## [Exercise]
Reproduce the lines below exactly, from the one containing "order: Ericales" through the one containing "scientific name: Lebia viridis", with both of those lines included.

Collected data entries:
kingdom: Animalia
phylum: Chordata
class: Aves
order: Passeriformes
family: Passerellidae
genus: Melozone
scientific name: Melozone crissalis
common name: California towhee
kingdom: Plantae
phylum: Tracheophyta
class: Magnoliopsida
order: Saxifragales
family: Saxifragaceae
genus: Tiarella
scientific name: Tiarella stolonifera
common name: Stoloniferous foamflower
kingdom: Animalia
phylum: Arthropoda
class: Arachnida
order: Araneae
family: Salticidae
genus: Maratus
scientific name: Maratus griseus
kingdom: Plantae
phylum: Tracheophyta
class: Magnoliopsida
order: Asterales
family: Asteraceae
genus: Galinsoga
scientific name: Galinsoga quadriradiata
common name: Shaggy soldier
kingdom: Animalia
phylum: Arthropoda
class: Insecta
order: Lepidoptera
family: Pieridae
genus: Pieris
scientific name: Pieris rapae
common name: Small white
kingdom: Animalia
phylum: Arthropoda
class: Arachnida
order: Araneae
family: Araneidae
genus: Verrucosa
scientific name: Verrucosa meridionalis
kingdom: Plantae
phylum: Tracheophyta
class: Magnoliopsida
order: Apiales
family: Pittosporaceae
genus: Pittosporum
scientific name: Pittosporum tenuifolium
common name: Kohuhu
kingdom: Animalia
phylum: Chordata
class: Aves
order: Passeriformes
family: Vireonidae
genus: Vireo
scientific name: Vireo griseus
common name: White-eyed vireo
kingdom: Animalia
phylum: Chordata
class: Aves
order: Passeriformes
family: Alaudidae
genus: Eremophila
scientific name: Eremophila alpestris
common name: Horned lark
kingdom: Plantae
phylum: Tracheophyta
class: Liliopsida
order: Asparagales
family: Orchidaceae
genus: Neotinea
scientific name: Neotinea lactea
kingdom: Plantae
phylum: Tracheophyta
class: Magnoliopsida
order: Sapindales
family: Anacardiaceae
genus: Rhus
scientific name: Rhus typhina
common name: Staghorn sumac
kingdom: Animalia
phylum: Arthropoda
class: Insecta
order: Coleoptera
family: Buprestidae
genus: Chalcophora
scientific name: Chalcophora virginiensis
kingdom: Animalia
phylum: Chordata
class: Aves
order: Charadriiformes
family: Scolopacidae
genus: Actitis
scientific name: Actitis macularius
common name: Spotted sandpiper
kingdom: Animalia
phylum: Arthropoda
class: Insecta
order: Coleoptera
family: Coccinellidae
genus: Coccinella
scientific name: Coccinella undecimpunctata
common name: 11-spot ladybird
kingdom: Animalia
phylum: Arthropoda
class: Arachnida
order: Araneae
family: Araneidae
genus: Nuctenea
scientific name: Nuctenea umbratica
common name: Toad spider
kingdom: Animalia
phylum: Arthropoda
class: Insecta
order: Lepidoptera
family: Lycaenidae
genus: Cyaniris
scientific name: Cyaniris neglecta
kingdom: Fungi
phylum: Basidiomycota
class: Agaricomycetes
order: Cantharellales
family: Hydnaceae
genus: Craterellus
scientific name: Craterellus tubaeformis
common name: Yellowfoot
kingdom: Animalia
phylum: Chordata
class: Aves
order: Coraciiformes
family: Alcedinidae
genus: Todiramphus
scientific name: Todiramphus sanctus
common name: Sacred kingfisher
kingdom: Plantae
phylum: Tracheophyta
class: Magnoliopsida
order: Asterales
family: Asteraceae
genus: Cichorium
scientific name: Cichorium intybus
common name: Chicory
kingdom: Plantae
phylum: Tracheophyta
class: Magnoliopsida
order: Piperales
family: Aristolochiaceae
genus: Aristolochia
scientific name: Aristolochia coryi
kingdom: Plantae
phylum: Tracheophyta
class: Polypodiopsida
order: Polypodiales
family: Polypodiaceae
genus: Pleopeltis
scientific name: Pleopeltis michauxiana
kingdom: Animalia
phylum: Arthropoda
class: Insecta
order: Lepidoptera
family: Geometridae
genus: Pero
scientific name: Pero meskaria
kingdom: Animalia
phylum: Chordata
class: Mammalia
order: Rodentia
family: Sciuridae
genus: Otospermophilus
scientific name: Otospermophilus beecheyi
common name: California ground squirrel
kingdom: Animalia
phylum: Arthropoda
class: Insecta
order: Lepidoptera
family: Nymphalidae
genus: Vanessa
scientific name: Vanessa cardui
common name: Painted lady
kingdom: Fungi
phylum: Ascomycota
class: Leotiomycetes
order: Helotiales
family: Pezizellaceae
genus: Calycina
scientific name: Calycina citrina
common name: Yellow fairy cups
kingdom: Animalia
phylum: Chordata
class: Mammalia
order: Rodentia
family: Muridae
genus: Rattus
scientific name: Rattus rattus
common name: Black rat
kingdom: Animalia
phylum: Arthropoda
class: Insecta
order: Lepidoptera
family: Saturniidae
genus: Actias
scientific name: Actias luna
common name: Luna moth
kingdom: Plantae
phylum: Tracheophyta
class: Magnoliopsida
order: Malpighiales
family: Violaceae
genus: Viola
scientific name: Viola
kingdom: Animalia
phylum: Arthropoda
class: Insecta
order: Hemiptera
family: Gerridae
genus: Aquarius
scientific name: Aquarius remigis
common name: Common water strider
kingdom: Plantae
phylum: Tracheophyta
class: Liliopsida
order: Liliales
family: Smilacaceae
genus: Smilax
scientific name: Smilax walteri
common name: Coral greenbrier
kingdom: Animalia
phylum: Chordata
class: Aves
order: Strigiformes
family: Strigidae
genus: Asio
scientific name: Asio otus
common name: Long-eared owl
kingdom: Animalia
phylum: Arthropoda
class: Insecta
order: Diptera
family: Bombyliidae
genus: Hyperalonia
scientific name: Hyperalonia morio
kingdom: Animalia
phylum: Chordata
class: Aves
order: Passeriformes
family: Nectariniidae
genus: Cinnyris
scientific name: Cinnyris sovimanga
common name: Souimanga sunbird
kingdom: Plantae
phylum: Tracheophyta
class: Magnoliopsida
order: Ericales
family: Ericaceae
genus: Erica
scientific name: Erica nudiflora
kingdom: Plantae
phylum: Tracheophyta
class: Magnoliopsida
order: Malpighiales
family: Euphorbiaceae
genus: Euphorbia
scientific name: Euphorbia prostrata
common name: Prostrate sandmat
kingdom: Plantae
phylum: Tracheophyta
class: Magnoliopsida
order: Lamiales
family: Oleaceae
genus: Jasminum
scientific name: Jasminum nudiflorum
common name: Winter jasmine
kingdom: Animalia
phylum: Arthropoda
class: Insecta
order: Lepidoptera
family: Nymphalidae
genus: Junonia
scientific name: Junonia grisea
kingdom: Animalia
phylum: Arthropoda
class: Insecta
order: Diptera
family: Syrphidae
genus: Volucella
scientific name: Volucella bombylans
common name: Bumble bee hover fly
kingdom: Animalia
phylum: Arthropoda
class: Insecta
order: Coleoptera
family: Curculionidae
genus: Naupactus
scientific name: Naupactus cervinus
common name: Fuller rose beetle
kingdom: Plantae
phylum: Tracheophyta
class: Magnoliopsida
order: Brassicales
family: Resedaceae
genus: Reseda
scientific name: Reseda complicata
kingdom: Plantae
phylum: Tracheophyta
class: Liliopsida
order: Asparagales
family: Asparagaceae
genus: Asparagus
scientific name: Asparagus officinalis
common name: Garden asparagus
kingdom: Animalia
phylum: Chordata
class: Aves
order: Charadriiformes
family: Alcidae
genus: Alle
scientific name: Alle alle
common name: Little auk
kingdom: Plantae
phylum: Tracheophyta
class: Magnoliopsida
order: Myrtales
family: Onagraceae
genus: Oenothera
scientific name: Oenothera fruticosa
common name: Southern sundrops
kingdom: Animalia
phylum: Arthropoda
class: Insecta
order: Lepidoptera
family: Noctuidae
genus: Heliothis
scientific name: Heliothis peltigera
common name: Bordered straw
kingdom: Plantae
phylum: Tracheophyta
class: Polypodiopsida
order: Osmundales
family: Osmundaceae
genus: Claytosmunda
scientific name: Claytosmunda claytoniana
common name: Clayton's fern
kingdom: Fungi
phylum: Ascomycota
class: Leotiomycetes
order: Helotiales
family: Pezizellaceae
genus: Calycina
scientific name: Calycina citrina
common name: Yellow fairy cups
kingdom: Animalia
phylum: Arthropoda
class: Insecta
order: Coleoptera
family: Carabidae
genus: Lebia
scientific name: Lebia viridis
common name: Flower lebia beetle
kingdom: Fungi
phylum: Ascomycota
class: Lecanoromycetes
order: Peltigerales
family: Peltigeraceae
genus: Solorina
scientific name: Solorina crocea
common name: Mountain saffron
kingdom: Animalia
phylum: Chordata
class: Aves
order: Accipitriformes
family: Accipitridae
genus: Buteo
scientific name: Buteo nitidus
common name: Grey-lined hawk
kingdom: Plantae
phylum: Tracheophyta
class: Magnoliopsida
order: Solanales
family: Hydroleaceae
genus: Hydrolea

## [Finished answer]
order: Ericales
family: Ericaceae
genus: Erica
scientific name: Erica nudiflora
kingdom: Plantae
phylum: Tracheophyta
class: Magnoliopsida
order: Malpighiales
family: Euphorbiaceae
genus: Euphorbia
scientific name: Euphorbia prostrata
common name: Prostrate sandmat
kingdom: Plantae
phylum: Tracheophyta
class: Magnoliopsida
order: Lamiales
family: Oleaceae
genus: Jasminum
scientific name: Jasminum nudiflorum
common name: Winter jasmine
kingdom: Animalia
phylum: Arthropoda
class: Insecta
order: Lepidoptera
family: Nymphalidae
genus: Junonia
scientific name: Junonia grisea
kingdom: Animalia
phylum: Arthropoda
class: Insecta
order: Diptera
family: Syrphidae
genus: Volucella
scientific name: Volucella bombylans
common name: Bumble bee hover fly
kingdom: Animalia
phylum: Arthropoda
class: Insecta
order: Coleoptera
family: Curculionidae
genus: Naupactus
scientific name: Naupactus cervinus
common name: Fuller rose beetle
kingdom: Plantae
phylum: Tracheophyta
class: Magnoliopsida
order: Brassicales
family: Resedaceae
genus: Reseda
scientific name: Reseda complicata
kingdom: Plantae
phylum: Tracheophyta
class: Liliopsida
order: Asparagales
family: Asparagaceae
genus: Asparagus
scientific name: Asparagus officinalis
common name: Garden asparagus
kingdom: Animalia
phylum: Chordata
class: Aves
order: Charadriiformes
family: Alcidae
genus: Alle
scientific name: Alle alle
common name: Little auk
kingdom: Plantae
phylum: Tracheophyta
class: Magnoliopsida
order: Myrtales
family: Onagraceae
genus: Oenothera
scientific name: Oenothera fruticosa
common name: Southern sundrops
kingdom: Animalia
phylum: Arthropoda
class: Insecta
order: Lepidoptera
family: Noctuidae
genus: Heliothis
scientific name: Heliothis peltigera
common name: Bordered straw
kingdom: Plantae
phylum: Tracheophyta
class: Polypodiopsida
order: Osmundales
family: Osmundaceae
genus: Claytosmunda
scientific name: Claytosmunda claytoniana
common name: Clayton's fern
kingdom: Fungi
phylum: Ascomycota
class: Leotiomycetes
order: Helotiales
family: Pezizellaceae
genus: Calycina
scientific name: Calycina citrina
common name: Yellow fairy cups
kingdom: Animalia
phylum: Arthropoda
class: Insecta
order: Coleoptera
family: Carabidae
genus: Lebia
scientific name: Lebia viridis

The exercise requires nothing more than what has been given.